The empirical distribution of $\hat p$ across the replicates shows the sampling variability behind that interval. The 95% interval covers the true poverty rate (the amber line), so the design-based inference works: the pipeline recovers the population poverty rate with honest uncertainty.

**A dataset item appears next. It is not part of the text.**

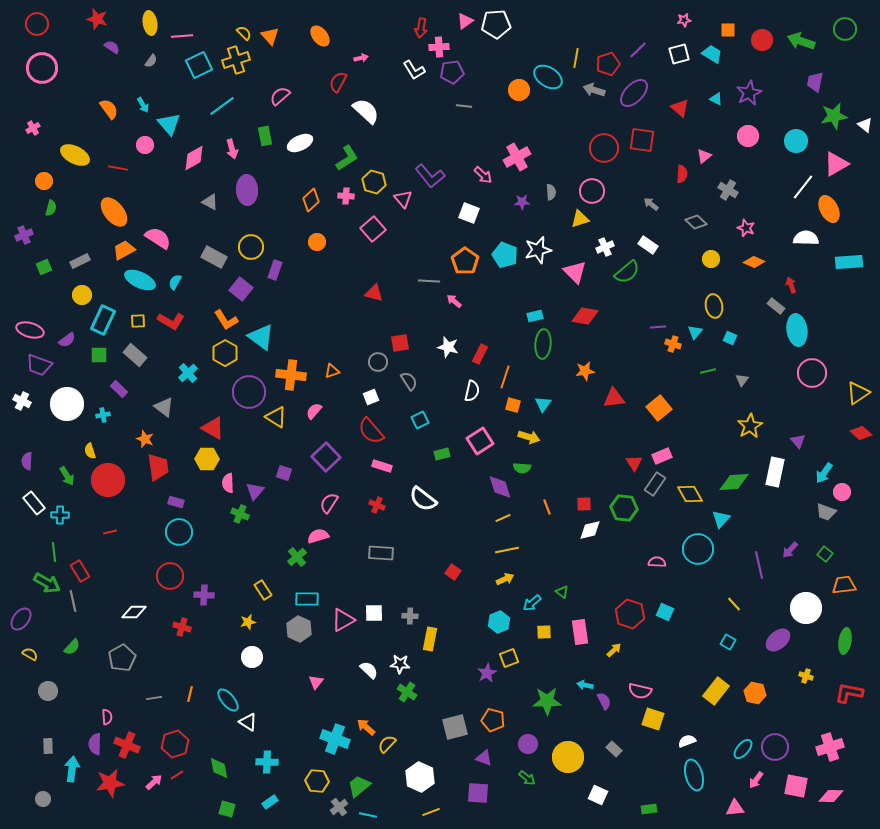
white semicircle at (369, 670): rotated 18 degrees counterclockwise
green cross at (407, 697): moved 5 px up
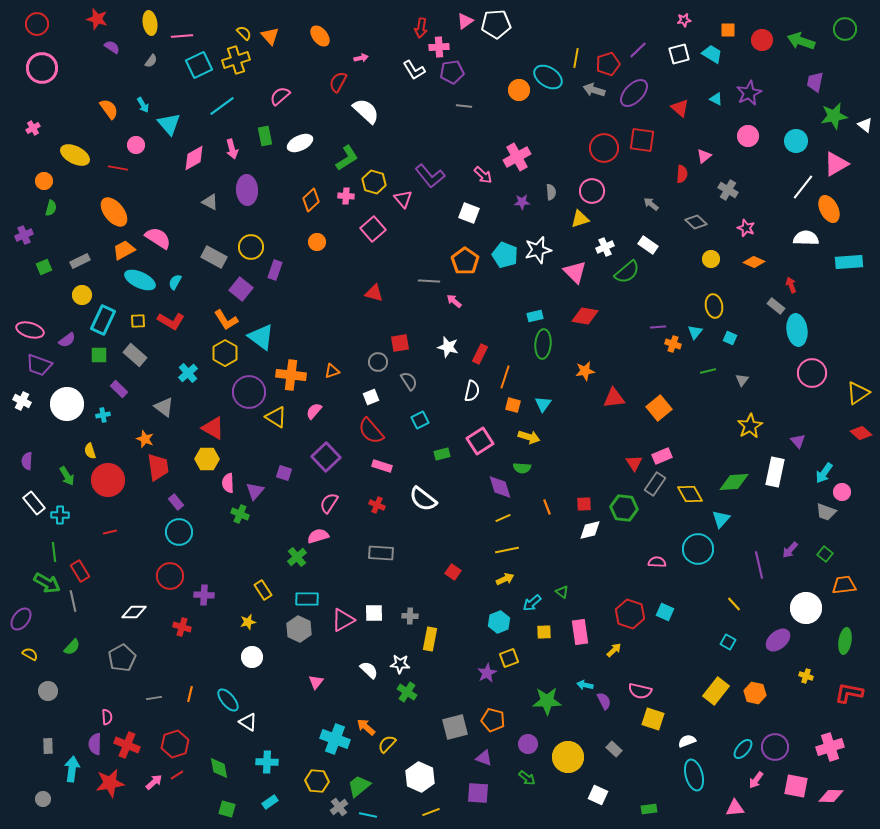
pink circle at (145, 145): moved 9 px left
purple rectangle at (176, 502): rotated 35 degrees clockwise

reps <- apply(boot$replicates, 2, function(w) {
  ok <- w > 0 & !is.na(y); sum(w[ok] * y[ok]) / sum(w[ok])
})

ggplot(data.frame(phat = reps), aes(phat)) +
  geom_histogram(bins = 30, fill = wf_lav, color = "white") +
  geom_vline(xintercept = ci$estimate, color = wf_violet, linewidth = 1) +
  geom_vline(xintercept = c(ci$ci_lower, ci$ci_upper), color = wf_violet,
             linetype = "dashed") +
  geom_vline(xintercept = p_true, color = wf_amber, linewidth = 1) +
  annotate("text", x = p_true, y = Inf, label = "true p", vjust = 1.4,
           hjust = -0.1, color = wf_amber) +
  labs(x = expression(hat(p)), y = "replicates",
       title = "Bootstrap distribution of the poverty-rate estimator",
       subtitle = "solid = estimate, dashed = 95% CI, amber = true p") +
  theme_minimal(base_size = 12)

Bootstrap distribution of the poverty-rate estimator

Performance

This also serves as a light stress test. On a MacBook Air (Apple M4, 16 GB RAM, macOS 26.3), running R, the full recipe on about 79,000 records (eligibility, nonresponse, integrated household calibration, trimming and rounding) takes well under a second:

#> Recipe (prep) elapsed: 0.45 seconds

The bootstrap is the heavy part, because it resamples PSUs within strata and re-applies the entire recipe on each of the 1000 replicates:

#> Bootstrap (1000 replicates) elapsed: 343.59 seconds

So the point estimate and all its diagnostics are essentially instant, and full design-based inference with a thousand replicates takes a few minutes on a laptop.

Notes

Everything is reproducible from the public ECH file plus the seeded code, so the induced outcomes and the resulting weights are identical on every run. The residual gap between the final estimate and the truth is a faithful reminder that weighting reduces nonresponse bias substantially but, when the response mechanism depends on more than the frame and the calibration margins, does not erase it entirely.